Treatment of Infected Mucoid Cysts
For an infected mucoid cyst, first-line antibiotic treatment should be flucloxacillin or dicloxacillin, as these penicillinase-resistant penicillins are the antibiotics of choice for methicillin-susceptible Staphylococcus aureus (MSSA) infections, which commonly cause skin and soft tissue infections. 1
Antibiotic Selection Algorithm
First-line options:
- Penicillinase-resistant penicillins:
- Flucloxacillin (oral or IV depending on severity)
- Dicloxacillin (oral)
For patients with penicillin allergy:
Non-immediate hypersensitivity:
- First-generation cephalosporins (cephalexin)
- Clindamycin
Immediate hypersensitivity (urticaria, angioedema, bronchospasm, anaphylaxis):
- Clindamycin
- Lincomycin
- Erythromycin
For suspected or confirmed MRSA:
Hospital-acquired MRSA:
- Vancomycin (IV for severe infections)
- Combination therapy with rifampicin and fusidic acid (for oral treatment)
Community-acquired MRSA:
- Clindamycin
- Cotrimoxazole
Treatment Duration and Approach
The antibiotic treatment should be continued for 7-10 days, depending on clinical response.

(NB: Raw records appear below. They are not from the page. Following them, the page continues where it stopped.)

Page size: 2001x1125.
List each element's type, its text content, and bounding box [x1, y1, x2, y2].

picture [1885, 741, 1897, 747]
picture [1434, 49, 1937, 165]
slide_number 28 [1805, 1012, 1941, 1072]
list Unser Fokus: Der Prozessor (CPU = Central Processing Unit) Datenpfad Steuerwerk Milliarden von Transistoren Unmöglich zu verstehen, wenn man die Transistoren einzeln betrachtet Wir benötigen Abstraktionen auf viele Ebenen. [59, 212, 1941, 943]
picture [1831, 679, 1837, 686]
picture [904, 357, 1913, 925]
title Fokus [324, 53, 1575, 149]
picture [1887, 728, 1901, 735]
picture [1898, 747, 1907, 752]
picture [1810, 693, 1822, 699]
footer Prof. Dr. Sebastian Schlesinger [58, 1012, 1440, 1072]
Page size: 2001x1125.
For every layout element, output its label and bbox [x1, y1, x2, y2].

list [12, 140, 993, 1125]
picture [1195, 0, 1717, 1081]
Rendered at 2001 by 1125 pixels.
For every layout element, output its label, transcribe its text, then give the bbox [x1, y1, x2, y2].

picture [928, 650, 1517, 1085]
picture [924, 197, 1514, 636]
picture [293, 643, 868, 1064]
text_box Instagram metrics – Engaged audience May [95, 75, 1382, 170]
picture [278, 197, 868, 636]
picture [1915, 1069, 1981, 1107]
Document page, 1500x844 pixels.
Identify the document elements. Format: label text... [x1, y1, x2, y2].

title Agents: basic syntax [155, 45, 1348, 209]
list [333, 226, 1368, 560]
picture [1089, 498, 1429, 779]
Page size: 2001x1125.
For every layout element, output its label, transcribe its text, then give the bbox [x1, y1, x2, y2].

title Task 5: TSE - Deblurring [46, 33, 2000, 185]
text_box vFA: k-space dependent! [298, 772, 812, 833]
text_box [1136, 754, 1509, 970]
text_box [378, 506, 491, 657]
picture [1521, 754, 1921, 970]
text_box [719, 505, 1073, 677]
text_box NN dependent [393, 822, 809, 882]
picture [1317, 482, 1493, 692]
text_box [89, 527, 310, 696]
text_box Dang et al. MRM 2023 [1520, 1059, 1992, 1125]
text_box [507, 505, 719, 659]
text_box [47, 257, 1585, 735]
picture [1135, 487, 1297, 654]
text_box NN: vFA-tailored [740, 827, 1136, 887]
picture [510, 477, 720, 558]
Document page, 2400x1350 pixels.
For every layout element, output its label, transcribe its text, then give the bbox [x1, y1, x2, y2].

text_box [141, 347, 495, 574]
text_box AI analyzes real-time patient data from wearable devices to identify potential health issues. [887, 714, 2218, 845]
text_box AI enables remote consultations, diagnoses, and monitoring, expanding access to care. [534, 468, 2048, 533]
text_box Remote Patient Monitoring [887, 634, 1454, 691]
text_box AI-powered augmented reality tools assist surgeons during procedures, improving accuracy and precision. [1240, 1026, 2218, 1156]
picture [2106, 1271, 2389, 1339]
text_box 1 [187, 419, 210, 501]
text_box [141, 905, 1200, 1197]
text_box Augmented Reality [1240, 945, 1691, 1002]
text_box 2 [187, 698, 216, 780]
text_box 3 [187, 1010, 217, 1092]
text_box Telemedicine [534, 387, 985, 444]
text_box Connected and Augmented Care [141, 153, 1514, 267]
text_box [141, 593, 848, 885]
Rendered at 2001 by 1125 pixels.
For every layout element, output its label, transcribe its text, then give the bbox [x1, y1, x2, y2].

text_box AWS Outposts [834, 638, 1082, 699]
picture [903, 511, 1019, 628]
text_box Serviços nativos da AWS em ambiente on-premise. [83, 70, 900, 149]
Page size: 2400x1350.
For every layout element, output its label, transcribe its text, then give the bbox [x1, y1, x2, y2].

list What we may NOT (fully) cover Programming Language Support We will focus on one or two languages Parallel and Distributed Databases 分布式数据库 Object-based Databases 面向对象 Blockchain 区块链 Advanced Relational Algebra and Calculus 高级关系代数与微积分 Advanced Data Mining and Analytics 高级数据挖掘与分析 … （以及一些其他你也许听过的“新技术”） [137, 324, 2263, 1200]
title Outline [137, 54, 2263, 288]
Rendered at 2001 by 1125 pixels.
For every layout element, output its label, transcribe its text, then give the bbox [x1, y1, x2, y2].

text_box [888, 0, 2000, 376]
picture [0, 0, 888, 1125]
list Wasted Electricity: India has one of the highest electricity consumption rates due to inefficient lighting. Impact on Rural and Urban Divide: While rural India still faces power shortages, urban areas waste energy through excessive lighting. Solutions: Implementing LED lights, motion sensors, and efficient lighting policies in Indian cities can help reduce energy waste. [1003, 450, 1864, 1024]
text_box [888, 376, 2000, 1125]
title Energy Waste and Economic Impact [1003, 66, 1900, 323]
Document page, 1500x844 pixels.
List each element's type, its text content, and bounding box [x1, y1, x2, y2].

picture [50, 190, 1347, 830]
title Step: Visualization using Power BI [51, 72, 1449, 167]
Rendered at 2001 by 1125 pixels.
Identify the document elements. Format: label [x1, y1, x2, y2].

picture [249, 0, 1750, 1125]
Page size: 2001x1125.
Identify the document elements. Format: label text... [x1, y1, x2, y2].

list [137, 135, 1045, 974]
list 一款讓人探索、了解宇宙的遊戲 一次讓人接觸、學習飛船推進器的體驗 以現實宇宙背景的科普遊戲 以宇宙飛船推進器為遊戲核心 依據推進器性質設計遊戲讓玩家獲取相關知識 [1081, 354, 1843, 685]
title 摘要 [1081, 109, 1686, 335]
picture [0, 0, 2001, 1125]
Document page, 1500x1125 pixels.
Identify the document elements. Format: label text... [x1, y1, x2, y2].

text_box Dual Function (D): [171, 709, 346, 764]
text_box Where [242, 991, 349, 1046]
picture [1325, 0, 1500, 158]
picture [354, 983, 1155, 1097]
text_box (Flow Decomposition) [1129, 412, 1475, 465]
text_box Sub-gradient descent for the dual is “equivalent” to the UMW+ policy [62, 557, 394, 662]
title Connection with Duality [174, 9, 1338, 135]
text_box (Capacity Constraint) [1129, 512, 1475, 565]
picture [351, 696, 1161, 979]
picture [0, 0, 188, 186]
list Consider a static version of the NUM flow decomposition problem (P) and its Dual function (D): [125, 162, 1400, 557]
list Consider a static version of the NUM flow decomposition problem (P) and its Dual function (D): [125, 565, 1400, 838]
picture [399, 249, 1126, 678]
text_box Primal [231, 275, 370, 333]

In addition to antibiotic therapy, the following interventions should be considered:
Drainage: Incision and drainage of the infected cyst may be necessary to remove purulent material
Definitive treatment options:
- Aspiration and injection: Can be performed with a 25-gauge needle, though this has a 40% recurrence rate 2
- Surgical excision: More definitive treatment with no recurrences in studied cases 2
- Sclerosant injection: Sodium tetradecyl sulfate injection has been reported as effective with minimal complications 3
Important Considerations
- Most mucoid cysts are caused by common skin flora, particularly Staphylococcus aureus, making penicillinase-resistant penicillins the appropriate first choice
- Antibiotic resistance patterns should be considered when selecting therapy
- For severe infections or immunocompromised patients, consider broader coverage initially
- Surgical consultation may be necessary for definitive management after the infection is controlled
- Recurrence is common with conservative management alone
Potential Pitfalls
- Failure to drain: Antibiotics alone may be insufficient if there is significant purulence that requires drainage
- Misdiagnosis: Digital mucoid cysts should be differentiated from ganglia as treatment approaches differ 4
- Inadequate follow-up: Even after successful treatment of infection, the underlying cyst may require definitive management to prevent recurrence
- Inappropriate antibiotic selection: Using antibiotics without activity against the likely causative organisms
While the evidence specifically addressing infected mucoid cysts is limited, the principles of treating skin and soft tissue infections apply. The combination of appropriate antibiotics with consideration for surgical intervention provides the best approach for managing these infections.